__WRITTEN PROBLEM__
Quote every line below exactly as it reads.

__INFORMATION PROVIDED__
════
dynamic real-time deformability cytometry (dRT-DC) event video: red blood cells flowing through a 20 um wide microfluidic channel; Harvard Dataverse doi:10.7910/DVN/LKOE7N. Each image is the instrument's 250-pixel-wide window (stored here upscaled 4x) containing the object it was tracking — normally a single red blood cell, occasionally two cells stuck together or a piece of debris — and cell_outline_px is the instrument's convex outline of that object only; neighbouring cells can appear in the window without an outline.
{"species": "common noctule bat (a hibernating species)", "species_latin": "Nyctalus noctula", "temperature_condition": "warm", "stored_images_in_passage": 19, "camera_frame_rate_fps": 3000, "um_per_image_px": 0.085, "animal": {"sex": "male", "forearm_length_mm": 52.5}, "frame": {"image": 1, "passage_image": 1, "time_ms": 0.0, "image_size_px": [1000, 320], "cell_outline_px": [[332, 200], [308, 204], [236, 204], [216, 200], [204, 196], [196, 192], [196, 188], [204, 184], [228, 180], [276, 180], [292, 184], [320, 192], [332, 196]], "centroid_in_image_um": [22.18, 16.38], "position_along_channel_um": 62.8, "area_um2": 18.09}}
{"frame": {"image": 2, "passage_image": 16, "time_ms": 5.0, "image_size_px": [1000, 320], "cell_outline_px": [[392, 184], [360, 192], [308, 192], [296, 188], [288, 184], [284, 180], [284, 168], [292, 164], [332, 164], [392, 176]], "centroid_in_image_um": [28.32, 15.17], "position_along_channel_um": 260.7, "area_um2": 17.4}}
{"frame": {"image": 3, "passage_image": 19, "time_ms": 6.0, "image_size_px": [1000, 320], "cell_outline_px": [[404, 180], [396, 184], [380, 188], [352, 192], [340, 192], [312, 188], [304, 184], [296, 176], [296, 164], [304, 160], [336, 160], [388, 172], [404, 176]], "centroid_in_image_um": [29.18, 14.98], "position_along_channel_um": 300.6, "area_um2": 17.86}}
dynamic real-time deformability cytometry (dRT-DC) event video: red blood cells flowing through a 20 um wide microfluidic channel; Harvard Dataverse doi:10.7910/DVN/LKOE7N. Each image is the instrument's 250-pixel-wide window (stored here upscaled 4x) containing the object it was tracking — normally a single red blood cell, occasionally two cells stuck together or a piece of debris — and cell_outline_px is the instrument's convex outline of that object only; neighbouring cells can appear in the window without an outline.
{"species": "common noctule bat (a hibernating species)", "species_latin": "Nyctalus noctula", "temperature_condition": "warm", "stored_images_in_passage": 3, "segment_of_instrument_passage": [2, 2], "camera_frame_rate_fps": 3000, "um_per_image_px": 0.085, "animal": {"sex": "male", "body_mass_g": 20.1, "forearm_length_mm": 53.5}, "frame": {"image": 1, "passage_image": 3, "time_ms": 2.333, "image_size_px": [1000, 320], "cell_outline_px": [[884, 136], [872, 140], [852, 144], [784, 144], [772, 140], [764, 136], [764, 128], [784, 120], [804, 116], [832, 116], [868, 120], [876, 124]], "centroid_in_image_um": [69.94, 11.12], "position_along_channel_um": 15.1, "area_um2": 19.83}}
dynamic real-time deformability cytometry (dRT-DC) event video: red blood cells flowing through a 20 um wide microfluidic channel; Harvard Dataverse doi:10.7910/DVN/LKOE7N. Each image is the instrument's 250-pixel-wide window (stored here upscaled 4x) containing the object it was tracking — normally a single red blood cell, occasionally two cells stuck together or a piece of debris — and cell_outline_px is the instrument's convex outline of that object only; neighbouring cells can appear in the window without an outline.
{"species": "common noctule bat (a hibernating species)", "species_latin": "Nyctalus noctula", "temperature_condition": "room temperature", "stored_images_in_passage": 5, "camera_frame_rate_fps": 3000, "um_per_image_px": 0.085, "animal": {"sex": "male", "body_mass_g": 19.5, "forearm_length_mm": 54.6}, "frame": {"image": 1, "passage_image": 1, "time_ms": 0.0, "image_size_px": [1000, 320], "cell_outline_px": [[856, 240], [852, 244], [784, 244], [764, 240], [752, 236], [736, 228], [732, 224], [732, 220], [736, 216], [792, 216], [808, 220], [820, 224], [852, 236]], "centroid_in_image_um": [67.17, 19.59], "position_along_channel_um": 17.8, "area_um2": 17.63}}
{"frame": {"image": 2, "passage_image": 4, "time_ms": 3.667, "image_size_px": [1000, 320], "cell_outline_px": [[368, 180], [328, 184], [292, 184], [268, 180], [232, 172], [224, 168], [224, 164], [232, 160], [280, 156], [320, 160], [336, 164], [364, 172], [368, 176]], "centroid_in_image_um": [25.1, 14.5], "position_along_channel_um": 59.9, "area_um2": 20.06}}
════
__REPLY__
dynamic real-time deformability cytometry (dRT-DC) event video: red blood cells flowing through a 20 um wide microfluidic channel; Harvard Dataverse doi:10.7910/DVN/LKOE7N. Each image is the instrument's 250-pixel-wide window (stored here upscaled 4x) containing the object it was tracking — normally a single red blood cell, occasionally two cells stuck together or a piece of debris — and cell_outline_px is the instrument's convex outline of that object only; neighbouring cells can appear in the window without an outline.
{"species": "common noctule bat (a hibernating species)", "species_latin": "Nyctalus noctula", "temperature_condition": "warm", "stored_images_in_passage": 19, "camera_frame_rate_fps": 3000, "um_per_image_px": 0.085, "animal": {"sex": "male", "forearm_length_mm": 52.5}, "frame": {"image": 1, "passage_image": 1, "time_ms": 0.0, "image_size_px": [1000, 320], "cell_outline_px": [[332, 200], [308, 204], [236, 204], [216, 200], [204, 196], [196, 192], [196, 188], [204, 184], [228, 180], [276, 180], [292, 184], [320, 192], [332, 196]], "centroid_in_image_um": [22.18, 16.38], "position_along_channel_um": 62.8, "area_um2": 18.09}}
{"frame": {"image": 2, "passage_image": 16, "time_ms": 5.0, "image_size_px": [1000, 320], "cell_outline_px": [[392, 184], [360, 192], [308, 192], [296, 188], [288, 184], [284, 180], [284, 168], [292, 164], [332, 164], [392, 176]], "centroid_in_image_um": [28.32, 15.17], "position_along_channel_um": 260.7, "area_um2": 17.4}}
{"frame": {"image": 3, "passage_image": 19, "time_ms": 6.0, "image_size_px": [1000, 320], "cell_outline_px": [[404, 180], [396, 184], [380, 188], [352, 192], [340, 192], [312, 188], [304, 184], [296, 176], [296, 164], [304, 160], [336, 160], [388, 172], [404, 176]], "centroid_in_image_um": [29.18, 14.98], "position_along_channel_um": 300.6, "area_um2": 17.86}}
dynamic real-time deformability cytometry (dRT-DC) event video: red blood cells flowing through a 20 um wide microfluidic channel; Harvard Dataverse doi:10.7910/DVN/LKOE7N. Each image is the instrument's 250-pixel-wide window (stored here upscaled 4x) containing the object it was tracking — normally a single red blood cell, occasionally two cells stuck together or a piece of debris — and cell_outline_px is the instrument's convex outline of that object only; neighbouring cells can appear in the window without an outline.
{"species": "common noctule bat (a hibernating species)", "species_latin": "Nyctalus noctula", "temperature_condition": "warm", "stored_images_in_passage": 3, "segment_of_instrument_passage": [2, 2], "camera_frame_rate_fps": 3000, "um_per_image_px": 0.085, "animal": {"sex": "male", "body_mass_g": 20.1, "forearm_length_mm": 53.5}, "frame": {"image": 1, "passage_image": 3, "time_ms": 2.333, "image_size_px": [1000, 320], "cell_outline_px": [[884, 136], [872, 140], [852, 144], [784, 144], [772, 140], [764, 136], [764, 128], [784, 120], [804, 116], [832, 116], [868, 120], [876, 124]], "centroid_in_image_um": [69.94, 11.12], "position_along_channel_um": 15.1, "area_um2": 19.83}}
dynamic real-time deformability cytometry (dRT-DC) event video: red blood cells flowing through a 20 um wide microfluidic channel; Harvard Dataverse doi:10.7910/DVN/LKOE7N. Each image is the instrument's 250-pixel-wide window (stored here upscaled 4x) containing the object it was tracking — normally a single red blood cell, occasionally two cells stuck together or a piece of debris — and cell_outline_px is the instrument's convex outline of that object only; neighbouring cells can appear in the window without an outline.
{"species": "common noctule bat (a hibernating species)", "species_latin": "Nyctalus noctula", "temperature_condition": "room temperature", "stored_images_in_passage": 5, "camera_frame_rate_fps": 3000, "um_per_image_px": 0.085, "animal": {"sex": "male", "body_mass_g": 19.5, "forearm_length_mm": 54.6}, "frame": {"image": 1, "passage_image": 1, "time_ms": 0.0, "image_size_px": [1000, 320], "cell_outline_px": [[856, 240], [852, 244], [784, 244], [764, 240], [752, 236], [736, 228], [732, 224], [732, 220], [736, 216], [792, 216], [808, 220], [820, 224], [852, 236]], "centroid_in_image_um": [67.17, 19.59], "position_along_channel_um": 17.8, "area_um2": 17.63}}
{"frame": {"image": 2, "passage_image": 4, "time_ms": 3.667, "image_size_px": [1000, 320], "cell_outline_px": [[368, 180], [328, 184], [292, 184], [268, 180], [232, 172], [224, 168], [224, 164], [232, 160], [280, 156], [320, 160], [336, 164], [364, 172], [368, 176]], "centroid_in_image_um": [25.1, 14.5], "position_along_channel_um": 59.9, "area_um2": 20.06}}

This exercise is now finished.